Starting with the first line of the data that follows, transcribe every line verbatim until the line containing "Emre Altuğ’dan evlilik" has been transcribed.

Segment Start: Data for this task

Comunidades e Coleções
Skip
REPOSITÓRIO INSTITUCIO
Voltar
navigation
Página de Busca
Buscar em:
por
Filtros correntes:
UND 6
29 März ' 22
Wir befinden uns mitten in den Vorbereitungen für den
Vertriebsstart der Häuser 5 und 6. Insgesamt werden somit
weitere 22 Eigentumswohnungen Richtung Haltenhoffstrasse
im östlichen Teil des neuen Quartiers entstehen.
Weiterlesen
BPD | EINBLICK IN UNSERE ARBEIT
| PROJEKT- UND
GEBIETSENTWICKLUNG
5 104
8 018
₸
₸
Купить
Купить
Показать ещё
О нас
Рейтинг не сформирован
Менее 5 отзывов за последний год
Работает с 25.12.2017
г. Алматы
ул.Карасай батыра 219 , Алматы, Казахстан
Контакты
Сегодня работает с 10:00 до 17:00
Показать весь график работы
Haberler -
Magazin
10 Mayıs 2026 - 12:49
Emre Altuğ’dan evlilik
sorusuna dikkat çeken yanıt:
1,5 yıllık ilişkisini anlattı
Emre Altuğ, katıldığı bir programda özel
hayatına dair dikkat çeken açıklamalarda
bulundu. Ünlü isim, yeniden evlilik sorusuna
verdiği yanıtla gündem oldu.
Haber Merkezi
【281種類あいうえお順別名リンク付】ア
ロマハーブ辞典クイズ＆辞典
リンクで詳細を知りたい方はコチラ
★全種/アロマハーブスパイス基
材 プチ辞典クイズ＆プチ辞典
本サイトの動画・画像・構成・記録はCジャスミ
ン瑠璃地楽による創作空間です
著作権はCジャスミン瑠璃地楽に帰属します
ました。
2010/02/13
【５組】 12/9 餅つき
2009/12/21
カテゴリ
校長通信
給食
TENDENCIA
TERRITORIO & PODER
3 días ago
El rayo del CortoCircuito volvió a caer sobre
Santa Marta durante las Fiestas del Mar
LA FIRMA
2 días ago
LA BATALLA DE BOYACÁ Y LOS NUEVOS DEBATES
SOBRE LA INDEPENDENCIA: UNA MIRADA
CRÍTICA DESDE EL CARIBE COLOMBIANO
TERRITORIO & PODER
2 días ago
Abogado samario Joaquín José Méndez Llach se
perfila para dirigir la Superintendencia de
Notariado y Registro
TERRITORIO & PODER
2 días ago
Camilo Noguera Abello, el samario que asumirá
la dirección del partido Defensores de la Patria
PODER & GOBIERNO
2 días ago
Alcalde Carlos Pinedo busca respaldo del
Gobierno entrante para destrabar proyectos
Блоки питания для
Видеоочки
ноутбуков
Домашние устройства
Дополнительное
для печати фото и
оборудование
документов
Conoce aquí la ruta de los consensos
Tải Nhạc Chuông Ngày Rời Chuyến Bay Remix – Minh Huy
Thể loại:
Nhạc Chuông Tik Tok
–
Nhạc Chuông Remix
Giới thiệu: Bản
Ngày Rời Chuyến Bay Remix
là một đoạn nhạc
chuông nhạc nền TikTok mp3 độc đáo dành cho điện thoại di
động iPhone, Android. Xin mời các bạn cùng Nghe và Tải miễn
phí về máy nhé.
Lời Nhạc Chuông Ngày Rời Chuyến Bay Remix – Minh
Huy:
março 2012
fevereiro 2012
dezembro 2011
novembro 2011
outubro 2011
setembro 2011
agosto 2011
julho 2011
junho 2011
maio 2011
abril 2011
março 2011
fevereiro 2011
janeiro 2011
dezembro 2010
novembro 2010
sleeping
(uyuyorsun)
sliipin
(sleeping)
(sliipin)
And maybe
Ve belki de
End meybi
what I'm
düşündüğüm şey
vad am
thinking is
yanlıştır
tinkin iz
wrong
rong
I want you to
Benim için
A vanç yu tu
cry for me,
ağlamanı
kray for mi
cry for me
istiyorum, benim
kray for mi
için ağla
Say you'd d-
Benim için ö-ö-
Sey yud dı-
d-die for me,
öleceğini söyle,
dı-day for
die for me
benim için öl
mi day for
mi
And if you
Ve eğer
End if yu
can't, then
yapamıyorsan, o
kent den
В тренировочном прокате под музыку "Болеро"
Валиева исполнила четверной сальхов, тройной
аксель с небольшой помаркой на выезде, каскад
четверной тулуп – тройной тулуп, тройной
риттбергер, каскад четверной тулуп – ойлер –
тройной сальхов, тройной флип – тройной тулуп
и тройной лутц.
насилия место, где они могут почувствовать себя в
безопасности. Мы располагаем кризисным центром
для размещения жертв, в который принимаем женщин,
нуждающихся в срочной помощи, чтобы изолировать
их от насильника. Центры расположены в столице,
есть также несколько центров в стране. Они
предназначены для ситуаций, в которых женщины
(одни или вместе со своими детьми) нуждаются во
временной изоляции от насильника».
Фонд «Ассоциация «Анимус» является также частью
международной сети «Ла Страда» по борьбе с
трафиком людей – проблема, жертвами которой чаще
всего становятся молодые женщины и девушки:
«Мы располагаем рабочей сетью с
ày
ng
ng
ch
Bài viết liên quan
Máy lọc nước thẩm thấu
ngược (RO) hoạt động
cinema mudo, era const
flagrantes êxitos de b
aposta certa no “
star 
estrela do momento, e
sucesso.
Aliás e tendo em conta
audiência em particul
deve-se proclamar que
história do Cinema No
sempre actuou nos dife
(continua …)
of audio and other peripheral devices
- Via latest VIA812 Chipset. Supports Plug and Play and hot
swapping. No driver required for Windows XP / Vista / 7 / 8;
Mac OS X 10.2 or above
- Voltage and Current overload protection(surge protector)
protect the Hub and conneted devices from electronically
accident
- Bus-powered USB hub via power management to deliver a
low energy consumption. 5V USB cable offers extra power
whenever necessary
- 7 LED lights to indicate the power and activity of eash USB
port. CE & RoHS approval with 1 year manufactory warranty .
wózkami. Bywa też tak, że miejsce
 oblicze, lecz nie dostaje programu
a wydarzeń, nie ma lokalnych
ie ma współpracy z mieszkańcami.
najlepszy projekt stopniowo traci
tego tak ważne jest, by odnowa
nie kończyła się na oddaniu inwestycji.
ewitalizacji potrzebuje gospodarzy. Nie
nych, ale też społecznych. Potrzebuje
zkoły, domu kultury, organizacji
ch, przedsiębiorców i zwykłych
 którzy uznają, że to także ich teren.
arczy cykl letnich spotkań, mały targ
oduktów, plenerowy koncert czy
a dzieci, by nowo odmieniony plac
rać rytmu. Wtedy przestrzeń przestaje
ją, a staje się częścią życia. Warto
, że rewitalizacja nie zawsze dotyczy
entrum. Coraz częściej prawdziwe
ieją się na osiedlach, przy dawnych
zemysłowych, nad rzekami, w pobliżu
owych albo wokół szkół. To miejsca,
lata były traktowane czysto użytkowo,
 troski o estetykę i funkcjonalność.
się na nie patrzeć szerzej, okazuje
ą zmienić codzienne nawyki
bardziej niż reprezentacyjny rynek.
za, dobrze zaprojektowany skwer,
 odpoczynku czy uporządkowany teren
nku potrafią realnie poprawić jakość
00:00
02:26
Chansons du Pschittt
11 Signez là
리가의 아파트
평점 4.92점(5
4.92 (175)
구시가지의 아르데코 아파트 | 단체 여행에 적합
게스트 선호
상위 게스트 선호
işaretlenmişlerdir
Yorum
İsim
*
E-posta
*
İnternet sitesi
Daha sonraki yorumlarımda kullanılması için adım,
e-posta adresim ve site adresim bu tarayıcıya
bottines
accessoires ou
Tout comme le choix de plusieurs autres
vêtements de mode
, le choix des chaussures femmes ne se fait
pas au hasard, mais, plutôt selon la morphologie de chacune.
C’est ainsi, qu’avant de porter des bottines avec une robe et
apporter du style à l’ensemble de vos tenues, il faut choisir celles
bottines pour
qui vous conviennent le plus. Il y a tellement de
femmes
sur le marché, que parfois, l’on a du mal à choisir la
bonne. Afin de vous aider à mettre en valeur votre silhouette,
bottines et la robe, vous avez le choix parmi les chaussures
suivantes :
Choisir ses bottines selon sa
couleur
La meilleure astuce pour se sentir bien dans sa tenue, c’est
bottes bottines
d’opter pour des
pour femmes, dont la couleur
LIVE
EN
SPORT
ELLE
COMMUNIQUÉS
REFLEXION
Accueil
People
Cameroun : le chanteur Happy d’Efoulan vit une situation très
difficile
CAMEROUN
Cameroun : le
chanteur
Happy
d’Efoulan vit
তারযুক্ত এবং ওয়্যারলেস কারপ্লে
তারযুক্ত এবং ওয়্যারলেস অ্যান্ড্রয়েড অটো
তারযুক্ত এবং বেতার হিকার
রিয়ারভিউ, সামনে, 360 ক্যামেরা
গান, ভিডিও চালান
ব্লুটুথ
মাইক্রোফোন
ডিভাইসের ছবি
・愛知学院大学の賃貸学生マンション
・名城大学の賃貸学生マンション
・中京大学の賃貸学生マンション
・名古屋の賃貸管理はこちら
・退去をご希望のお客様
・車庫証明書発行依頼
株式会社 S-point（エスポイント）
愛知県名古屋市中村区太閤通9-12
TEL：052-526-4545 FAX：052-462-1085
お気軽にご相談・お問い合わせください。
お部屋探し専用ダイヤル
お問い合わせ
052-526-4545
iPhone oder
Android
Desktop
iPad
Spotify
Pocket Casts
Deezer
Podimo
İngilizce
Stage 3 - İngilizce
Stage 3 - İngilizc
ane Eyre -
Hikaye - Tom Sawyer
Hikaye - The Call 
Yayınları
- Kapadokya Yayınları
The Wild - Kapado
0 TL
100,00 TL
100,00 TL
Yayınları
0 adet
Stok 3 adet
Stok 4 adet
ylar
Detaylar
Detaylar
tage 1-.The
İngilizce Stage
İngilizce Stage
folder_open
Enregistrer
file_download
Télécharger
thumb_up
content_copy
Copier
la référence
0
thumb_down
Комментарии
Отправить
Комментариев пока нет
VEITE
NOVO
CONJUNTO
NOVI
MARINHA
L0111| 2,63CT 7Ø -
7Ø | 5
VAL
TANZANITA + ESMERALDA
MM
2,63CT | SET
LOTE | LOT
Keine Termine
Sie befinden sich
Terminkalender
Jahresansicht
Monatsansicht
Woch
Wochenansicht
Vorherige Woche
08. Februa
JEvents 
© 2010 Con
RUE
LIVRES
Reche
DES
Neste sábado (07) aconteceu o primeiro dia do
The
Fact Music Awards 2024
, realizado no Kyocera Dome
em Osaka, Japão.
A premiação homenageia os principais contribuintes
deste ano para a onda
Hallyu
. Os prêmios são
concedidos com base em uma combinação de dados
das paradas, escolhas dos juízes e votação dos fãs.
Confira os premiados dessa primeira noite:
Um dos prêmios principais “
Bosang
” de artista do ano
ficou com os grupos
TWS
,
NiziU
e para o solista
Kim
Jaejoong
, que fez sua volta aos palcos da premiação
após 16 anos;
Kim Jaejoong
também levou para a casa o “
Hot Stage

Segment End: Data for this task

Written answer:
Comunidades e Coleções
Skip
REPOSITÓRIO INSTITUCIO
Voltar
navigation
Página de Busca
Buscar em:
por
Filtros correntes:
UND 6
29 März ' 22
Wir befinden uns mitten in den Vorbereitungen für den
Vertriebsstart der Häuser 5 und 6. Insgesamt werden somit
weitere 22 Eigentumswohnungen Richtung Haltenhoffstrasse
im östlichen Teil des neuen Quartiers entstehen.
Weiterlesen
BPD | EINBLICK IN UNSERE ARBEIT
| PROJEKT- UND
GEBIETSENTWICKLUNG
5 104
8 018
₸
₸
Купить
Купить
Показать ещё
О нас
Рейтинг не сформирован
Менее 5 отзывов за последний год
Работает с 25.12.2017
г. Алматы
ул.Карасай батыра 219 , Алматы, Казахстан
Контакты
Сегодня работает с 10:00 до 17:00
Показать весь график работы
Haberler -
Magazin
10 Mayıs 2026 - 12:49
Emre Altuğ’dan evlilik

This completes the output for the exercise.